Cheers Dennis-that starts to make sense at that. So basically when stopped it adjusts the corners to get the centers to the average of the corners.

For those that didn't follow the question park one wheel on the said biker (a rock or kerb will substitute) put in park (or neutral) apply handbrake and take you feet of the pedals with the engine running and watch what the car does.
Appky hand brake?
rrtoadhall said:
Apply hand brake?

Yeah, I was thinking the same thing. I always thought the hand brake inhibited the EAS, just like the regular brakes do.

For an expirement, I'm going to go out and jack up a wheel with the car on and in park to see what happens.
Okay, I did a small, not very scientific test.

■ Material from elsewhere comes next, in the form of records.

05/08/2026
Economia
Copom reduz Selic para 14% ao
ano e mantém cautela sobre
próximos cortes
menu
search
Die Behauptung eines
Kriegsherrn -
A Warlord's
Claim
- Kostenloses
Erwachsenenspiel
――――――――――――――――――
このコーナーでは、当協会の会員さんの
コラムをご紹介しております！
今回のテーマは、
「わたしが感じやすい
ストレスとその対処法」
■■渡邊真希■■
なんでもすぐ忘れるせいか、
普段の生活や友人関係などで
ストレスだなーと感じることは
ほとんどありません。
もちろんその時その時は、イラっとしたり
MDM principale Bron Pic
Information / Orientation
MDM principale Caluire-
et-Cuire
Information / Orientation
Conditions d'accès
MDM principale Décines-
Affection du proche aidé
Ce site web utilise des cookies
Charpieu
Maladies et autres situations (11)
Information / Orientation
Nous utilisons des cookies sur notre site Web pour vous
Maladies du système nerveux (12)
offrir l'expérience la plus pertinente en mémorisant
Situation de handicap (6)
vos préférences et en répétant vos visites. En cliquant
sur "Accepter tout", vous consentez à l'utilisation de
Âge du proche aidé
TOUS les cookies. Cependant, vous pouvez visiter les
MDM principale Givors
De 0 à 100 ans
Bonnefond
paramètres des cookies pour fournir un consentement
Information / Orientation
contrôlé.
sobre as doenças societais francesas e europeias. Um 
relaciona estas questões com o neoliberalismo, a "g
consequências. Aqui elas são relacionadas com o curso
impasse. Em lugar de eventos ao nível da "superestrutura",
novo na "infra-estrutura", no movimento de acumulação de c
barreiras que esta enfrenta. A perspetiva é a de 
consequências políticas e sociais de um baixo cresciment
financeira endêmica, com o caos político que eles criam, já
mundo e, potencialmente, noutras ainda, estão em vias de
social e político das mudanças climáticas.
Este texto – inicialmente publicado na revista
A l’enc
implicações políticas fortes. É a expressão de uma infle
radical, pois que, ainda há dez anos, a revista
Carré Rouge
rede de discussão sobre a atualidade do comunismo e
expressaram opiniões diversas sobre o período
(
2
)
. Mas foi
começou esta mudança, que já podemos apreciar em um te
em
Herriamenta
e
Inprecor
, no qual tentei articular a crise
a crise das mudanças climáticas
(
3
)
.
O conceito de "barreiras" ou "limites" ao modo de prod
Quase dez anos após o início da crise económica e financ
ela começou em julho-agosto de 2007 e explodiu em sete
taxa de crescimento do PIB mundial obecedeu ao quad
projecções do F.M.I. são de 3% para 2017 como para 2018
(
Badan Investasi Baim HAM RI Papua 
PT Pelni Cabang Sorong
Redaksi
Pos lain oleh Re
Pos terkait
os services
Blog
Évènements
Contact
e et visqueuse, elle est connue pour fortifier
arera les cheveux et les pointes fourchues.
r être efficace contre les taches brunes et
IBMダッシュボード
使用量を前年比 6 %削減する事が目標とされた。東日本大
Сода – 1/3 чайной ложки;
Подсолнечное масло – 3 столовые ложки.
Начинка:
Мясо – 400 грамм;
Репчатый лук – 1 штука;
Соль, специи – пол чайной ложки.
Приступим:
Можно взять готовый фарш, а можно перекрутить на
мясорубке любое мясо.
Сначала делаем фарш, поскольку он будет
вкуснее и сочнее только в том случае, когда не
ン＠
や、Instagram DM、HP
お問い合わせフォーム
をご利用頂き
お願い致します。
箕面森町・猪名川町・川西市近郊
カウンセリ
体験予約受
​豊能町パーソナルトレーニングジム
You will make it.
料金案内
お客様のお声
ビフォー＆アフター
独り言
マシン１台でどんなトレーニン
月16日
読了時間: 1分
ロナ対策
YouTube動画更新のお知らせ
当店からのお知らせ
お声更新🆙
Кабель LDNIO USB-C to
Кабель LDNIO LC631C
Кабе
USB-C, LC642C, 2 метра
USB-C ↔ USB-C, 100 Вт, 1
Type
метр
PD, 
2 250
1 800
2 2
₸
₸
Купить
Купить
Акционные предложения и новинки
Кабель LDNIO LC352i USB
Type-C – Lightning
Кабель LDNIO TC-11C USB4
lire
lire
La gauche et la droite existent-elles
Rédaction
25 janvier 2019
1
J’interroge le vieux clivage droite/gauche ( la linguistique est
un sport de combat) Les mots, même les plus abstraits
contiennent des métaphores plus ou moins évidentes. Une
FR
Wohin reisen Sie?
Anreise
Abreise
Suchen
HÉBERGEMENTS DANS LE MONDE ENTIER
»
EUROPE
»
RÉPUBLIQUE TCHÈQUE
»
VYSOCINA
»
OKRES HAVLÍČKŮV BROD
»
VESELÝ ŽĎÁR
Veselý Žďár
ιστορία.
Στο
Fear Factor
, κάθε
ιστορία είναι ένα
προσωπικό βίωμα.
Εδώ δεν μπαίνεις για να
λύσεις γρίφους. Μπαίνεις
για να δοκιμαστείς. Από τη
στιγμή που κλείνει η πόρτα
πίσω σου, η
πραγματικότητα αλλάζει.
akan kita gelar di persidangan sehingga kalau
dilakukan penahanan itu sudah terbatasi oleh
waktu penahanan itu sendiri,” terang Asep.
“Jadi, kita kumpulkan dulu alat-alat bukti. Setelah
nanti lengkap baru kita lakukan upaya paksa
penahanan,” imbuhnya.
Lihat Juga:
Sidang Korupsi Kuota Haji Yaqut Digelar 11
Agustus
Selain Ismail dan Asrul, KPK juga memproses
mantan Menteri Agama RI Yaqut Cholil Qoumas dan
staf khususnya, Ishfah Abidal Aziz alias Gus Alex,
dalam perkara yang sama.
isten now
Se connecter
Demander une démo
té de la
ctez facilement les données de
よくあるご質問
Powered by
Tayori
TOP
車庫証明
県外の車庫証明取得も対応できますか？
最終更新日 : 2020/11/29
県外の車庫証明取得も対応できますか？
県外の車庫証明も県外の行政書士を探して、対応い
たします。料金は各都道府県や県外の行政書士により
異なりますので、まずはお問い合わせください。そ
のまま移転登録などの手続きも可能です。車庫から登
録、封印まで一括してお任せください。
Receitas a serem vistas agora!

I have a ditch in my front yard, so I drove one wheel up onto the ditch, simulating a run over biker.



With the EAS in normal mode, I drove up on the ditch and put it in park. No adjustments were made by the EAS up or down in any corner.
I raised it to high mode, and it went up the 2 inches or whatever, but it was uniform across all four corners.
Then I lowered it into access mode and it pretty much freaked out. I think it was trying to get down to where it's supposed to be, but it couldn't due to the necessary articulation. It just kept searching for the right height and moving around. I let it do that dance for about 30 seconds and decided I didn't want to take it out of a soft fault today, so I opened the door and let it pump back up.
Then I put it into highway mode. It rose back up and kept basically the same position as the normal mode, but 1" lower.
Last stop, back into normal. It rose up the inch in the same position as I started in. I backed out onto the level road with my foot on the brake the whole time...and when I put it into park and released the brake it didn't make any sort of adjustment.

My conclusion...anything with abnormal articulation will not allow the EAS to adjust the car to "level". We don't have any sort of mercury switches or bubble levels.